- _Source information_:
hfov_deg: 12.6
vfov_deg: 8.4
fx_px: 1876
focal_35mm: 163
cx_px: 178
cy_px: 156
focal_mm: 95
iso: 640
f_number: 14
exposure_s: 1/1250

* * *

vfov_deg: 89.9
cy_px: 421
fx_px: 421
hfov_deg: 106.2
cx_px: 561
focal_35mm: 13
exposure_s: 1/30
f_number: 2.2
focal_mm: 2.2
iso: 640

--

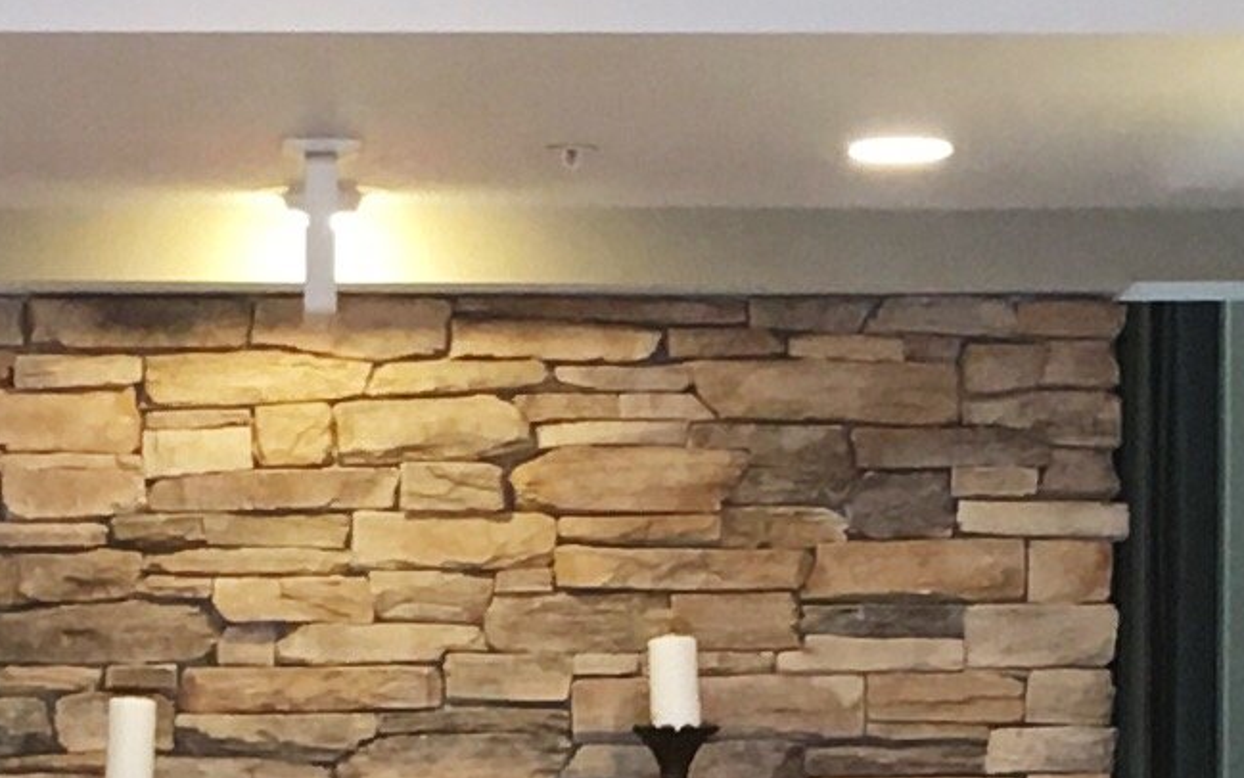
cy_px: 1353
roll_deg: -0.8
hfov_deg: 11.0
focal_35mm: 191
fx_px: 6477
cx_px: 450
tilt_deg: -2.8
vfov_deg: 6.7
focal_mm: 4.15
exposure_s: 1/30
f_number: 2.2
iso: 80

- _Your objective_:
What you give back should be exactly the lines of the data above from the line with "vfov_deg: 8.4" through the line with "exposure_s: 1/1250", both of those included, and nothing more.

- _Task solution_:
vfov_deg: 8.4
fx_px: 1876
focal_35mm: 163
cx_px: 178
cy_px: 156
focal_mm: 95
iso: 640
f_number: 14
exposure_s: 1/1250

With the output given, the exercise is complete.